From the Countries

Grants Given to “Protect” Women

Five two-year grants, totaling $1.15 million, will be given by the William and Flora Hewlett Foundation in Menlo Park, California, to “improve access to reproductive health care of women of color, low-income residents and teenagers.”

To “protect” California Latinos, $300,000 will be given to the San Francisco-based Latino Issues Forum which will collaborate with California Latinas for Reproductive Justice in Los Angeles; to reach youth through the formation of youth clubs, instruction of young activists and work with ethnic youth groups, $300,000 will go to Choice USA based in Washington, D.C.; to convene a 2007 national conference and for other projects, $200,000 will go to SisterSong Women of Color Reproductive Health Collective from Atlanta, Georgia; to sponsor training sessions for women advocates for reproductive health in California, $200,000 will go to the Women’s Policy Institute of the Women’s Foundation of California; and to work with low-income Asian women, girls and communities nationwide, $150,000 will go to the Asian Communities for Reproductive Justice in Oakland, California.

A goal of the Hewlett Foundation’s population program is to overcome the “problems” of minorities in taking part in voluntary family planning and good reproductive health care, overcoming differences in culture, age and economics. It is felt that members of specific minority groups targeted with these grants often have little to say about healthcare policies but are significantly affected by the principles enacted.

Editor’s Note; These are advocacy groups, so what the foundation is doing is not improving access to reproductive health care, but funding activists who will advocate for more government spending on family planning/population control programs. It’s an old trick, using private money to leverage more government funding, pioneered by Rockefeller himself.

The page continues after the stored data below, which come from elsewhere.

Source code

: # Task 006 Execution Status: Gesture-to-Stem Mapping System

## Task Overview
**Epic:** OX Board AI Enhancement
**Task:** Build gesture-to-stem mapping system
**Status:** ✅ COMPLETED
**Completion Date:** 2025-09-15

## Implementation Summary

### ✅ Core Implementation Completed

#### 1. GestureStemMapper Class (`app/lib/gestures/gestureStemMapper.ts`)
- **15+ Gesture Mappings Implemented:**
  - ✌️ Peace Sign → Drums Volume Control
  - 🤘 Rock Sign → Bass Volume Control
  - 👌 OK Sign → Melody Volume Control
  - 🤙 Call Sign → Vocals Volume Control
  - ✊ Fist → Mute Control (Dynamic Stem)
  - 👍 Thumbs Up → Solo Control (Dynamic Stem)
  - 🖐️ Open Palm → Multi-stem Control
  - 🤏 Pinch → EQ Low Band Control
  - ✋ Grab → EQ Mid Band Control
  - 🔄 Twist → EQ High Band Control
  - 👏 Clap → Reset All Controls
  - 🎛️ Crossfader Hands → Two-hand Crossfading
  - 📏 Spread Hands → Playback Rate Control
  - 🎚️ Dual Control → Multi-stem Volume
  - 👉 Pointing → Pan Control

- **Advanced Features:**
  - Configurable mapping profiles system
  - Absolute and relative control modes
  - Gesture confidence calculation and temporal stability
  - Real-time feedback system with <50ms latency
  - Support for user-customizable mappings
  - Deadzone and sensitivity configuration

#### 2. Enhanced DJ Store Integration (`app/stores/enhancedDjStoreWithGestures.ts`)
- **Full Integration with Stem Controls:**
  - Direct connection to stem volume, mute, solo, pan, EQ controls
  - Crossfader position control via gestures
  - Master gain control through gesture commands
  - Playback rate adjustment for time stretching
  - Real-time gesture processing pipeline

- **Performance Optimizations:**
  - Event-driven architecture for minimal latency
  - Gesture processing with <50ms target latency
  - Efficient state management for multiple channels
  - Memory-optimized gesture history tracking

See the Source: “Hewlett Foundation Awards $1.15 Million to Improve Access to Reproductive Health Care,” Philanthropy News Digest, 2 October 2006, http://foundationcenter.org/pnd/news/story.jhtml;jsessionid=0HL3DEG2FL4HPTQRSI4CGW15AAAACI2F?id=158800024

The Depopulation of Russia

Many of us remember the great childhood fears of Russia and the Cold War. But it seems the great boogeyman Russia has become one of the fastest-dying countries of the world.

Russia has become an aging, depopulated, empty country. More than 1,400 villages in the Tver region of Russia (about 130 miles north of Moscow) have become “nezhiloye,” or depopulated. The number of people in the area has gone from about 1.4 million to about 250,000 since 1989. Deaths outnumber births more than 2 to 1. And unfortunately, the depopulation seen in the Tver region is becoming far too common in this country as she continues to lose people to AIDS, TB, heart disease, alcoholism and drug abuse, smoking, suicide and effects of unrestrained pollution.

People find many excuses and reasons for the depopulation of the country.

Abortion has played a large role in the depopulation of Russia. In Russia last year, abortions outnumbered live births by more than 100,000 and about 10 million Russian women of reproductive age are now sterile due to botched abortions or poor health.

Poverty keeps many parents from having the number of children they would like, claim some. The end of the Communist experiment left an economic void that plunged tens of millions into poverty overnight.

Poor health care takes many lives as the average Russian man today has a life expectancy of about 59 years, 14 less than a Russian woman. In addition, Russia’s suicide rate is very high, second only to Lithuania, at about 36 per 100,000 people, according to the Serbsky National Research Center for Social and Forensic Psychiatry. In some remote areas of Russia, the rate exceeds 100 per 100,000.

At one time, the former Soviet Union was the world’s third-most populous country with about 300 million people, a little more than half living in Russia, but the country has lost about 700,000 people each year since 1991 when the Soviet Union crumpled. Russia now has 142 million people.

Sergei Mironov, chairman of the upper house of Russia’s parliament, reported that if the trend continued, the population of Russia would fall to 52 million by 2080. “There will no longer be a great Russia,” he said. “It will be torn apart piece by piece and finally cease to exist.”

In hopes of reviving the birthrate, President Vladimir Putin, worried about the future of his country, asked government officials to help subsidize the family: “Russia has a huge territory, the largest territory in the world. If the situation remains unchanged, there will simply be no one to protect it.” The Russian government recently pledged to pay mothers of a second child $111 a month and set aside a sum of $9,260 to be used for education, a mortgage or pensions.

Perhaps the greatest problem in Russia is the lack of faith or will to live. “Seventy-five years of Bolshevik life in this country led to the formation of a tribe of people which was cultivated to listen to orders and fulfill them,” said Alexander Gorelik, a St. Petersburg physician. Stalinism aimed for “the planned and gradual physical destruction of the most moral, the most creative group of the population.

“There is such a thing as a will for life. And the whole trouble is that the Russian public in general, and especially the male population, has a big deficiency in this area.”